* _Task 1_
In the article on Google Ventures, what annual funding level will the firm move to?
* _Task 2_
Return the section of the Google Ventures article that starts at the words "If you’ve got a" and ends after the words "why not experiment?".
* _Task 3_
Extend the article on Google Ventures, continuing from the end of its last paragraph.

* _Provided passage_
┏━━
If you’ve got a great startup idea and all you need to get going is $1.5 billion, now you’ve got a place to go. In an announcement that attracted quite a bit of interest in normally jaded Silicon Valley, Google Ventures, the independently run venture capital arm of Google, announced that for at least the next five years it will boost its annual funding to $300 million from $200 million , or to $1.5 billion over five years.
I don’t blame Google Ventures for investing in virtually every online sector: mobile, gaming, consumer Internet, big data, life science, enterprise, advertising, payments and more. Why not? If you’ve got the money, why not experiment?
What a cool roster of companies it has already collected. There’s Nest (the iPod-like thermostat), 23andMe (to unlock your own genetic code), Blue Bottle Coffee, HomeAway and RocketLawyer, just to name a few of the 100 on board so far. One of the Google Ventures companies, Stamped, was recently acquired by newly appointed Yahoo! CEO Marissa Mayer in one of her first official moves.
What appears to be new, however, is that for the first time, Google Ventures appears to be avoiding the angel rounds and investing in later, and potentially more expensive, rounds, when the startups are already underway. This is a risk management move: it costs more to get in at that stage, but the risks—and the potential returns—are lower.
┗━━
* _Information supplied_
┏━━
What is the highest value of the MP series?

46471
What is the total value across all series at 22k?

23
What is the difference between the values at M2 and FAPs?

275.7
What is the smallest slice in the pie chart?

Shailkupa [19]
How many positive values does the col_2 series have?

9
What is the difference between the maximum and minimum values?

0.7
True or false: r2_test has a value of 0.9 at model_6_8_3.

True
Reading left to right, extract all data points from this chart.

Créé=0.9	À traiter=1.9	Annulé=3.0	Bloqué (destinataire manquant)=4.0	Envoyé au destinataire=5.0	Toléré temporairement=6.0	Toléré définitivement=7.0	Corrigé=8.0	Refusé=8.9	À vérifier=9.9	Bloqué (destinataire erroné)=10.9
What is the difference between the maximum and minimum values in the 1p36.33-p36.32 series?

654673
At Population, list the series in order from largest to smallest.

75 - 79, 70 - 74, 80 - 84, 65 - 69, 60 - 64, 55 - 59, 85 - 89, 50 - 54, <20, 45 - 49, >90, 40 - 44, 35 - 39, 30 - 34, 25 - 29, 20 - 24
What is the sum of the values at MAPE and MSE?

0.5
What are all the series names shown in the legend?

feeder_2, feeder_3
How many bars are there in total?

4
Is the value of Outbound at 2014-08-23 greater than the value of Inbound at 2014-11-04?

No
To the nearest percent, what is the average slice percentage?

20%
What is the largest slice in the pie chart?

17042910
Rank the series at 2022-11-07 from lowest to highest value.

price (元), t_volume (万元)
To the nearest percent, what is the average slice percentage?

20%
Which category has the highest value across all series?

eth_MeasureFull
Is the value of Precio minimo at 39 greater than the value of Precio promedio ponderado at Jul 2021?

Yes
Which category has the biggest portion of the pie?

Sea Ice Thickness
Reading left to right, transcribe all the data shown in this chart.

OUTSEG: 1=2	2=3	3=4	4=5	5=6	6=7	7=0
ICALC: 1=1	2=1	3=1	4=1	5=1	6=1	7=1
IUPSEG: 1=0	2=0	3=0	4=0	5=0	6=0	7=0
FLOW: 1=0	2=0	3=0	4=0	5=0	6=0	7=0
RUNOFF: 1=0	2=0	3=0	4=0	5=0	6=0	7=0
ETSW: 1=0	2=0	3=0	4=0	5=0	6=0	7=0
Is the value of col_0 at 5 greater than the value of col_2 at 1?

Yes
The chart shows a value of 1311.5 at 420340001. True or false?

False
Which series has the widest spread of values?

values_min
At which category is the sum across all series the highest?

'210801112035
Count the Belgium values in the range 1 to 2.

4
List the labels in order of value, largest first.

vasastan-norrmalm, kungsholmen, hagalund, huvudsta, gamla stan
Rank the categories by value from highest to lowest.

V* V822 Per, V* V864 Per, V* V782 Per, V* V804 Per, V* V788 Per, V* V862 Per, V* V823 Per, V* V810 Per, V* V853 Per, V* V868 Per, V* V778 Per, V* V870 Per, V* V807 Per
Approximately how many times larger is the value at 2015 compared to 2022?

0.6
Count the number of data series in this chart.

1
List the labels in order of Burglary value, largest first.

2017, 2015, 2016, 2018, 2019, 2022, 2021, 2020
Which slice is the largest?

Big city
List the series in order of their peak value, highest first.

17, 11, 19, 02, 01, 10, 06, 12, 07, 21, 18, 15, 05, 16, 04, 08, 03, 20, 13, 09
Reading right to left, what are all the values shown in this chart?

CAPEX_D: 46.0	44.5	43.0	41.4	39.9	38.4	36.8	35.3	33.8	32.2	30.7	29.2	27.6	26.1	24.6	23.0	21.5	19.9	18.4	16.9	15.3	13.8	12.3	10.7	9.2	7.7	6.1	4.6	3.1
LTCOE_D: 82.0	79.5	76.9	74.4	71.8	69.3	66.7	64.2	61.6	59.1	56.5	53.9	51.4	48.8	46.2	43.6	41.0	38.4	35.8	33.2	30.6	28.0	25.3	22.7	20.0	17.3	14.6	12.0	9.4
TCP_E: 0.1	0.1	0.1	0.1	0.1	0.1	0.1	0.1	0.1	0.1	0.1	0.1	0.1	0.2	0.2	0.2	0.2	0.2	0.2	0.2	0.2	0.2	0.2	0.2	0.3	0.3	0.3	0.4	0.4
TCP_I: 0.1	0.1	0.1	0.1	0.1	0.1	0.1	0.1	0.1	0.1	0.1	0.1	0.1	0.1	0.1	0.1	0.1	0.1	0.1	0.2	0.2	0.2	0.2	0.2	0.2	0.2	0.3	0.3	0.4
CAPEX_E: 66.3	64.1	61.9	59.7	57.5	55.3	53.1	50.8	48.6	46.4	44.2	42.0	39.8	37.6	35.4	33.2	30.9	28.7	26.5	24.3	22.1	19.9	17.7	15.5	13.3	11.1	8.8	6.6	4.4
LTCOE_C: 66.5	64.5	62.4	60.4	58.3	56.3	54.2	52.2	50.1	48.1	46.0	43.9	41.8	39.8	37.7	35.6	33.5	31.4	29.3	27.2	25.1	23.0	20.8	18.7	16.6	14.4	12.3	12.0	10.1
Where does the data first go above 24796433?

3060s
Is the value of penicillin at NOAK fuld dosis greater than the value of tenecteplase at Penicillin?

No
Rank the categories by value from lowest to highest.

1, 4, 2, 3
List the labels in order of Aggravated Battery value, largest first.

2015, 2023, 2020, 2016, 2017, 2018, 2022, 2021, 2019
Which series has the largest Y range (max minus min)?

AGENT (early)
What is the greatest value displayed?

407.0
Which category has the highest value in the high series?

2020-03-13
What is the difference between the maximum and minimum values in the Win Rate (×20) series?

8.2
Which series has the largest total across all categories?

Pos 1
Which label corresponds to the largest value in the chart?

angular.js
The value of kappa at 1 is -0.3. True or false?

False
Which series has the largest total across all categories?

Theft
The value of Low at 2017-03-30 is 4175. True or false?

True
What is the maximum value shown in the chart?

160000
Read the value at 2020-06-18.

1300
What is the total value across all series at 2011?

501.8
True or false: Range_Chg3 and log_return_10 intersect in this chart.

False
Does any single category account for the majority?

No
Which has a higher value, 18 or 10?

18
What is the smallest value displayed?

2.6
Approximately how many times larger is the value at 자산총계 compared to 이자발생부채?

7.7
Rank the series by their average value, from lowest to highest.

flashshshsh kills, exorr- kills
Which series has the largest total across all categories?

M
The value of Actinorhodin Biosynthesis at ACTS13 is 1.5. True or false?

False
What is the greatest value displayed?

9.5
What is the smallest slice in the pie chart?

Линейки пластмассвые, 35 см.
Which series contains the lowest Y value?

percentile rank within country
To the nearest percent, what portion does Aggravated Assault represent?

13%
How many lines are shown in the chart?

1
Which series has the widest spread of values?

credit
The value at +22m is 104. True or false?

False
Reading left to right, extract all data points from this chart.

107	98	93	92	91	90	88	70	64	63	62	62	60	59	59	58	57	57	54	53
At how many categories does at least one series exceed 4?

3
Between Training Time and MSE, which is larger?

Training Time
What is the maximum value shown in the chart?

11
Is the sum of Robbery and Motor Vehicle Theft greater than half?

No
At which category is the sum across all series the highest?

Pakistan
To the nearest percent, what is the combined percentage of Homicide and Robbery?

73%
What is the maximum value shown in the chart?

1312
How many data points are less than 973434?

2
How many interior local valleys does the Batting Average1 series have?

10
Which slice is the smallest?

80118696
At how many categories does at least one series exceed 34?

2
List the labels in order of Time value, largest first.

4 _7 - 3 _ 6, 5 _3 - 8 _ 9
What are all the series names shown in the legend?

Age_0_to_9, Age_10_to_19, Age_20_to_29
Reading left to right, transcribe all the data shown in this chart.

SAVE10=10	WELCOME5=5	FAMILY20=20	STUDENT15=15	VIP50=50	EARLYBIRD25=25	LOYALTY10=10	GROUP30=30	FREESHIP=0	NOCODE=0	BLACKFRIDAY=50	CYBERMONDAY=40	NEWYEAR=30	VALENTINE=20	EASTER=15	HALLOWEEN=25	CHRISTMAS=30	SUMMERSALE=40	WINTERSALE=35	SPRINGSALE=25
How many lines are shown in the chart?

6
┗━━
* _Exercise result 1_
$300 million a year, up from $200 million.

* _Exercise result 2_
If you’ve got a great startup idea and all you need to get going is $1.5 billion, now you’ve got a place to go. In an announcement that attracted quite a bit of interest in normally jaded Silicon Valley, Google Ventures, the independently run venture capital arm of Google, announced that for at least the next five years it will boost its annual funding to $300 million from $200 million , or to $1.5 billion over five years.
I don’t blame Google Ventures for investing in virtually every online sector: mobile, gaming, consumer Internet, big data, life science, enterprise, advertising, payments and more. Why not? If you’ve got the money, why not experiment?

* _Exercise result 3_
Google CEO Larry Page has suggested in previous interviews that Google Ventures might one day float a billion-dollar fund, a move that would certainly alter the geography along Sand Hill Road. The established VC kings have already had to react to Google Ventures’ unique way of doing things. Today, its 60 employees don’t just invest; they also offer services to startups such as design, marketing and technical recruiting that many other VCs don’t. They even run a startup university, hold tech talks and help their startups write code.
What all this means for the average startup dreamer with ideas and ambition is that the VC money is out there—not only on the West Coast but in New York as well—and that now is as good a time as any to seek out the cash and the advice you need to turn dreams into reality.